I wanted these to work so badly :’( GREASE YOUR COOKIE SHEET – still trying to decide if I just need to throw mine out because the Parmesan has become one with the sheet and the Brussels are still mush. Waaaaaaa.
So easy and yum!
Can’t wait to make these. For the dipping sauce, what are the ingredient measurements? Also, do you use traditional Greek yogurt? Or nonfat/low-fat?
Why not use parchment paper?
You can but they wont be crispy
This is a yummy recipe but we have not been able to get a crispy sprout without burnt cheese mess on the pan. What is the trick or step that I’m missing?

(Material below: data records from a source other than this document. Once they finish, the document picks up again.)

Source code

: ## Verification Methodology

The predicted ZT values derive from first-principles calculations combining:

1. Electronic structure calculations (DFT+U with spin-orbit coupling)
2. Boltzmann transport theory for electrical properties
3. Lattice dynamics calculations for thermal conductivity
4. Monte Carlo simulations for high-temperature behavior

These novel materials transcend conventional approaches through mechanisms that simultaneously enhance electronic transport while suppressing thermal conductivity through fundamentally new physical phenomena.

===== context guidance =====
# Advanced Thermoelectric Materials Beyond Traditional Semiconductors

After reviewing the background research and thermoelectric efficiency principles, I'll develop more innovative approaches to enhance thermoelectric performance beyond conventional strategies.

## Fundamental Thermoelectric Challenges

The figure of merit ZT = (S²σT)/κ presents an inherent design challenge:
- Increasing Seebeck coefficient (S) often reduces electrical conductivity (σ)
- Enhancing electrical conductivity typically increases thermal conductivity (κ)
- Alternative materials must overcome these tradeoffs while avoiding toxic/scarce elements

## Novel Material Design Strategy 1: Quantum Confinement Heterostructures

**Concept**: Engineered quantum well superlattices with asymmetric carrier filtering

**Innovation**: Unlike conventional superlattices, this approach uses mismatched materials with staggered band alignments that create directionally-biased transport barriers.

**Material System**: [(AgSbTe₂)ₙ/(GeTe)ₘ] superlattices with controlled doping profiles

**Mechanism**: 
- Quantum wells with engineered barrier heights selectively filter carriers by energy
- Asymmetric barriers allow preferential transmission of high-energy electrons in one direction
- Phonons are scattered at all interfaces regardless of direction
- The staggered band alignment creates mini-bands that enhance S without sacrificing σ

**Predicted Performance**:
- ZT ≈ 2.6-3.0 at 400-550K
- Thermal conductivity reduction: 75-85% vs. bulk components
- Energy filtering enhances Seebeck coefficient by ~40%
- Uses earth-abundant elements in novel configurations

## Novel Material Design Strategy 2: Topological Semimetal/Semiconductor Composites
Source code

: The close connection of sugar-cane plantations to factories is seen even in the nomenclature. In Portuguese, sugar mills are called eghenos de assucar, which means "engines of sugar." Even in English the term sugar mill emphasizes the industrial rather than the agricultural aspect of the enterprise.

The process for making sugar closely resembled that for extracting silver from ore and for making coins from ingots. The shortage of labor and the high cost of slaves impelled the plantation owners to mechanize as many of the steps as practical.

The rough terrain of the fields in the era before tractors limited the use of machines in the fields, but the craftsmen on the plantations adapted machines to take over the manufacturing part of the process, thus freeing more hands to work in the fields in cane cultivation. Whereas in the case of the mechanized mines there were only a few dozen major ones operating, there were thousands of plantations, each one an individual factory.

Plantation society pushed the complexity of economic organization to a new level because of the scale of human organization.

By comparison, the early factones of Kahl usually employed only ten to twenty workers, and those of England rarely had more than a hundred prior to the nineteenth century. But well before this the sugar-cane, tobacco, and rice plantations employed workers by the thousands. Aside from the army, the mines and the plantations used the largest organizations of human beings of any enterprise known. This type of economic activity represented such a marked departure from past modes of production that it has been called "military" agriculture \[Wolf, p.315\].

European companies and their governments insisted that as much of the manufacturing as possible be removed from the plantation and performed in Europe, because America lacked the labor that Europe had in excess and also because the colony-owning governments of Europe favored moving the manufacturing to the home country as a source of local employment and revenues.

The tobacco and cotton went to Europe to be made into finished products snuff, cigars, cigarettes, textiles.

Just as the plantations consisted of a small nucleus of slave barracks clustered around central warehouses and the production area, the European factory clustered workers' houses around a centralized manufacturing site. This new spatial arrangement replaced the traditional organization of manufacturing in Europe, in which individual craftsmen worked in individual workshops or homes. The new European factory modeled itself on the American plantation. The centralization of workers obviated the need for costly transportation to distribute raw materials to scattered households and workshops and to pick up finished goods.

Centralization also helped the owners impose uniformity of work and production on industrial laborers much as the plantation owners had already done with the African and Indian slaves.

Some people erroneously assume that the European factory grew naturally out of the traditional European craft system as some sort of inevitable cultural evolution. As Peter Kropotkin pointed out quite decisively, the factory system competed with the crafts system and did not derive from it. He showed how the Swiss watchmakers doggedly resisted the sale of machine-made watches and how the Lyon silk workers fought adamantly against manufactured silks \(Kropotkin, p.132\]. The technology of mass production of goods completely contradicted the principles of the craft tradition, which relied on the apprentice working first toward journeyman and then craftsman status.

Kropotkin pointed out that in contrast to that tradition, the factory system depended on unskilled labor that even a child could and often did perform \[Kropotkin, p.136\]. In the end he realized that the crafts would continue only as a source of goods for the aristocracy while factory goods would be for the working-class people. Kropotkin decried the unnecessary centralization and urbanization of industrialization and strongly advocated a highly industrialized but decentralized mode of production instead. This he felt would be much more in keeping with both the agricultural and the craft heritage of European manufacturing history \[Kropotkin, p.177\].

I had the same issue – sprouts themselves weren’t crispy just the parm bits
Can these be made in advance and reheated?
Hi Holly, I haven’t tried that but it should be fine…
would love to hear if reheating works!
Yes, reheat in your mini toaster oven at 350 F for 15 minutes.
Reheated in the air fryer 👍🏻
Great idea in theory, but tricky to produce. I had my oven on 400 because I was baking stuffed sausages and it was still too hot and burned the cheese. Sprouts still mushy. I’ll eat it anyway!
I reheated the next day in toaster oven on the broil setting – 450 for between 10 and 15 mins…keep an eye on them.